Collected data:

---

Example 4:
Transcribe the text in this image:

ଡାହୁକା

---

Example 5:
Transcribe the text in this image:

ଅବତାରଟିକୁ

_Exercise requirements_. Please output the entries above, every line exactly as it reads.

_Response to this exercise_.
---

Example 4:
Transcribe the text in this image:

ଡାହୁକା

---

Example 5:
Transcribe the text in this image:

ଅବତାରଟିକୁ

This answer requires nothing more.